[Collection entries]
<<<<

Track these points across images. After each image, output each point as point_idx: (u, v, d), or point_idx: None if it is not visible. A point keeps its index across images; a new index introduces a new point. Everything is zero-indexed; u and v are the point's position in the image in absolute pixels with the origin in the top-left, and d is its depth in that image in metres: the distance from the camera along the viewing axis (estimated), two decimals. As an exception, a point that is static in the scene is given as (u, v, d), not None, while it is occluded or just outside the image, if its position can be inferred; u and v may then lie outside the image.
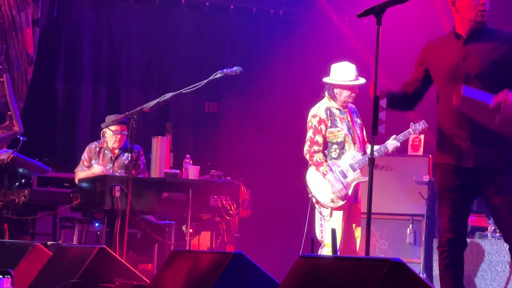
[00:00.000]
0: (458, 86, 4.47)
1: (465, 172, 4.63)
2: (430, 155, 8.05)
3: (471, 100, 4.44)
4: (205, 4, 9.80)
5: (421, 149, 8.13)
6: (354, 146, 6.45)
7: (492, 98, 4.42)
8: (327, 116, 6.45)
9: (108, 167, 7.42)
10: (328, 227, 6.32)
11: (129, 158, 7.23)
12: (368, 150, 6.53)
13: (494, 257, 6.55)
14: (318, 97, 6.64)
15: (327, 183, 6.37)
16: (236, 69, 6.48)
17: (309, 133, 6.47)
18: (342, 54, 7.29)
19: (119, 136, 7.41)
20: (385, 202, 7.86)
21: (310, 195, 6.49)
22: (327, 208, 6.38)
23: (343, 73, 6.49)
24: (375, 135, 4.21)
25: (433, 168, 4.94)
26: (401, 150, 7.89)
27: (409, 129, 6.58)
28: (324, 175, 6.35)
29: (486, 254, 6.58)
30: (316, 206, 6.44)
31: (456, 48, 4.67)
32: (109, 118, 7.12)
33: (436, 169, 4.82)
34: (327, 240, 6.28)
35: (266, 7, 10.02)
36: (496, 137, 4.58)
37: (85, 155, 7.57)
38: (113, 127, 7.39)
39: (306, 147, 6.47)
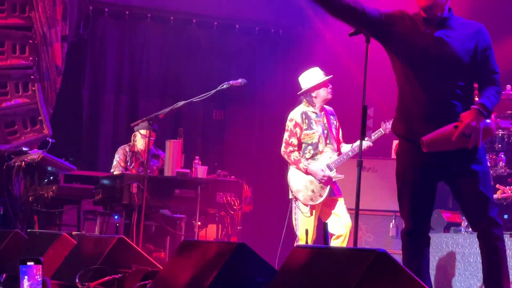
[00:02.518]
0: (421, 141, 4.01)
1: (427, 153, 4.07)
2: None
3: (434, 139, 4.00)
4: (214, 24, 9.83)
5: (404, 153, 8.11)
6: (326, 146, 6.35)
7: (451, 126, 3.97)
8: (302, 120, 6.37)
9: (140, 171, 7.42)
10: (301, 222, 6.27)
11: (158, 164, 7.23)
12: (343, 149, 6.48)
13: (466, 250, 6.53)
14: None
15: (306, 181, 6.29)
16: (241, 81, 6.48)
17: (285, 135, 6.39)
18: (334, 68, 7.28)
19: (147, 139, 7.42)
20: (371, 199, 7.85)
21: (290, 193, 6.37)
22: (307, 206, 6.31)
23: (312, 76, 6.44)
24: (363, 140, 4.20)
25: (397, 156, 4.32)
26: (385, 154, 7.90)
27: (380, 129, 6.48)
28: (305, 170, 6.25)
29: (460, 247, 6.57)
30: (296, 203, 6.32)
31: (425, 32, 4.12)
32: (144, 124, 7.11)
33: (399, 158, 4.26)
34: (300, 234, 6.23)
35: (267, 27, 10.07)
36: None
37: (120, 157, 7.54)
38: (143, 131, 7.37)
39: (282, 148, 6.38)
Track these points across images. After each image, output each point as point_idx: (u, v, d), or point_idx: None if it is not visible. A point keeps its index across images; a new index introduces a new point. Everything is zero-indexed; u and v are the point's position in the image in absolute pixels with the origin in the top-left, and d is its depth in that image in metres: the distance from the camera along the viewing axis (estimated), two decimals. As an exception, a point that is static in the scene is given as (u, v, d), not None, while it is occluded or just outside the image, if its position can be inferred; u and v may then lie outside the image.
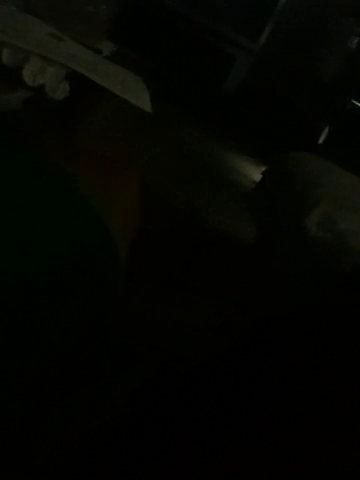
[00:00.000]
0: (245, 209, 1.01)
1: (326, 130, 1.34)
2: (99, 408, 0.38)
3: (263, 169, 1.04)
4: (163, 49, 1.22)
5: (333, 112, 1.32)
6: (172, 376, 0.41)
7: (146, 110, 1.03)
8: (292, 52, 1.35)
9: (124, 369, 0.42)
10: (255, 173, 1.08)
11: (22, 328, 0.31)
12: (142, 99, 1.06)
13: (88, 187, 0.44)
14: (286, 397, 0.33)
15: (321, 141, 1.29)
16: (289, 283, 0.65)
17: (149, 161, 1.03)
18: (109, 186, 0.49)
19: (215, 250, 1.08)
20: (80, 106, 1.11)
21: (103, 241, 0.42)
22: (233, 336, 0.51)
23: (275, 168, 0.99)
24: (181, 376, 0.44)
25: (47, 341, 0.33)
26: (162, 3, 1.28)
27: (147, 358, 0.41)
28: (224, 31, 1.23)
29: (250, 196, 1.01)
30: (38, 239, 0.36)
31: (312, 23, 1.36)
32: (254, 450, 0.32)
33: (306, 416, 0.31)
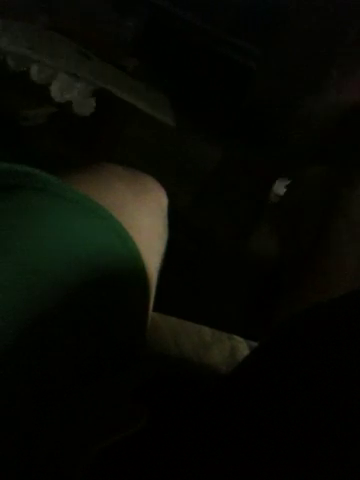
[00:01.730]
0: (268, 223, 1.01)
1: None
2: (102, 410, 0.39)
3: (287, 183, 1.05)
4: (183, 64, 1.24)
5: (354, 124, 1.32)
6: (171, 378, 0.42)
7: (169, 124, 1.06)
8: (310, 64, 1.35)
9: (124, 369, 0.43)
10: (279, 187, 1.09)
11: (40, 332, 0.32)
12: (164, 114, 1.08)
13: (118, 206, 0.45)
14: (291, 401, 0.33)
15: (342, 154, 1.30)
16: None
17: (168, 175, 1.04)
18: (137, 205, 0.50)
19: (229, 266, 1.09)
20: (106, 121, 1.13)
21: (131, 260, 0.43)
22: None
23: (299, 182, 0.99)
24: (180, 378, 0.45)
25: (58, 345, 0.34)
26: (181, 19, 1.30)
27: (147, 358, 0.42)
28: (242, 44, 1.24)
29: (274, 210, 1.02)
30: (67, 255, 0.37)
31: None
32: (256, 453, 0.33)
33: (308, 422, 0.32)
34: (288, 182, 1.02)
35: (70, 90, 1.01)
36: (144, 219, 0.49)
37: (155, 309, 0.48)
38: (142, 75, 1.15)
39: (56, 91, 1.01)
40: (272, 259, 0.99)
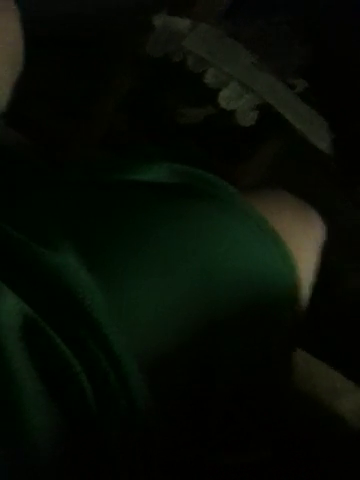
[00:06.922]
0: None
1: None
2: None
3: None
4: (350, 100, 1.21)
5: None
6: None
7: (327, 154, 1.04)
8: None
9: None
10: None
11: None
12: (324, 143, 1.07)
13: (286, 235, 0.45)
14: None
15: None
16: None
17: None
18: (303, 238, 0.50)
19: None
20: (260, 137, 1.13)
21: (293, 289, 0.44)
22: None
23: None
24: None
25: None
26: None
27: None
28: None
29: None
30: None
31: None
32: None
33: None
34: None
35: (238, 100, 1.02)
36: (306, 253, 0.49)
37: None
38: (310, 99, 1.14)
39: (224, 98, 1.03)
40: None
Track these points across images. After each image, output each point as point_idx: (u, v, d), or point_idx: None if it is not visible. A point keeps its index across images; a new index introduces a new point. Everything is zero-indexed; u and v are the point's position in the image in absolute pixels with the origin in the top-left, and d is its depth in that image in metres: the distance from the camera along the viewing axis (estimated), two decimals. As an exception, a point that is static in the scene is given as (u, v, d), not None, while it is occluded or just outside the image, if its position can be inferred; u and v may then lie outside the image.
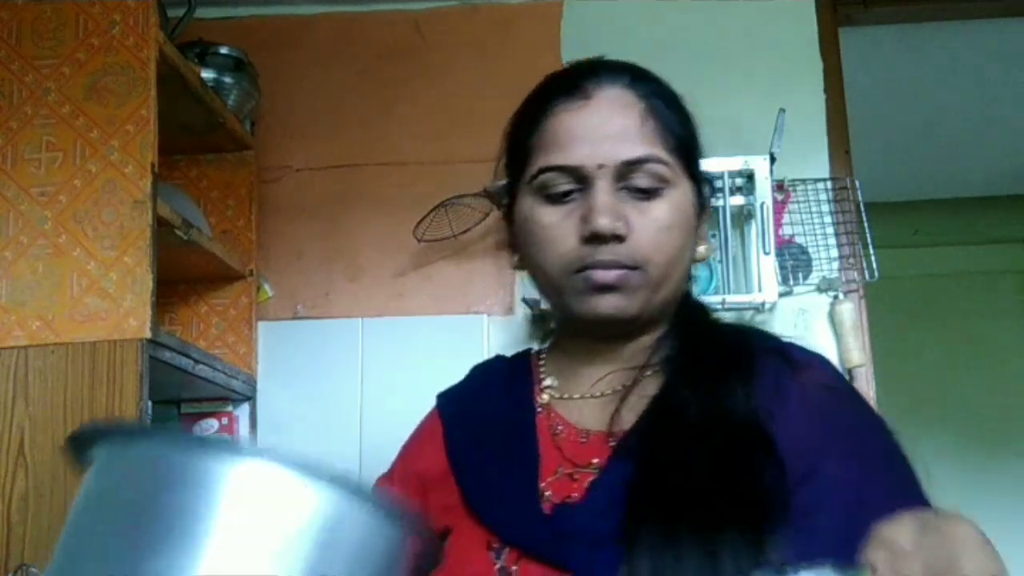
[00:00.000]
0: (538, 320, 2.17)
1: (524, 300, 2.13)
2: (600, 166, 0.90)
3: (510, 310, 2.21)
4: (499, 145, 1.03)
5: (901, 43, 2.79)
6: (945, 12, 2.51)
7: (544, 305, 2.06)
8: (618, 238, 0.89)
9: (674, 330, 0.97)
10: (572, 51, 2.29)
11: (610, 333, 0.95)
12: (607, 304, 0.91)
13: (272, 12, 2.36)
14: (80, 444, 0.64)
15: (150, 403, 1.63)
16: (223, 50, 2.09)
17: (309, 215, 2.29)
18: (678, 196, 0.93)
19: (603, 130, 0.92)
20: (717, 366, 0.91)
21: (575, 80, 0.96)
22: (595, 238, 0.89)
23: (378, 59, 2.34)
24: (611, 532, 0.81)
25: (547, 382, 1.00)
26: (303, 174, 2.31)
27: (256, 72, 2.18)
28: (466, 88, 2.31)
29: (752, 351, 0.92)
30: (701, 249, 0.98)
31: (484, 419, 1.02)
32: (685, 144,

>>>>

Retype only the lines above from the one with "18: (109, 186, 0.49)" through the one with "33: (308, 422, 0.32)", exactly and with both ends. Images stay out.

18: (109, 186, 0.49)
19: (215, 250, 1.08)
20: (80, 106, 1.11)
21: (103, 241, 0.42)
22: (233, 336, 0.51)
23: (275, 168, 0.99)
24: (181, 376, 0.44)
25: (47, 341, 0.33)
26: (162, 3, 1.28)
27: (147, 358, 0.41)
28: (224, 31, 1.23)
29: (250, 196, 1.01)
30: (38, 239, 0.36)
31: (312, 23, 1.36)
32: (254, 450, 0.32)
33: (306, 416, 0.31)
[00:01.730]
0: (268, 223, 1.01)
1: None
2: (102, 410, 0.39)
3: (287, 183, 1.05)
4: (183, 64, 1.24)
5: (354, 124, 1.32)
6: (171, 378, 0.42)
7: (169, 124, 1.06)
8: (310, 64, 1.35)
9: (124, 369, 0.43)
10: (279, 187, 1.09)
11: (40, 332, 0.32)
12: (164, 114, 1.08)
13: (118, 206, 0.45)
14: (291, 401, 0.33)
15: (342, 154, 1.30)
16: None
17: (168, 175, 1.04)
18: (137, 205, 0.50)
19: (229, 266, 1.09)
20: (106, 121, 1.13)
21: (131, 260, 0.43)
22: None
23: (299, 182, 0.99)
24: (180, 378, 0.45)
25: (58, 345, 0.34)
26: (181, 19, 1.30)
27: (147, 358, 0.42)
28: (242, 44, 1.24)
29: (274, 210, 1.02)
30: (67, 255, 0.37)
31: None
32: (256, 453, 0.33)
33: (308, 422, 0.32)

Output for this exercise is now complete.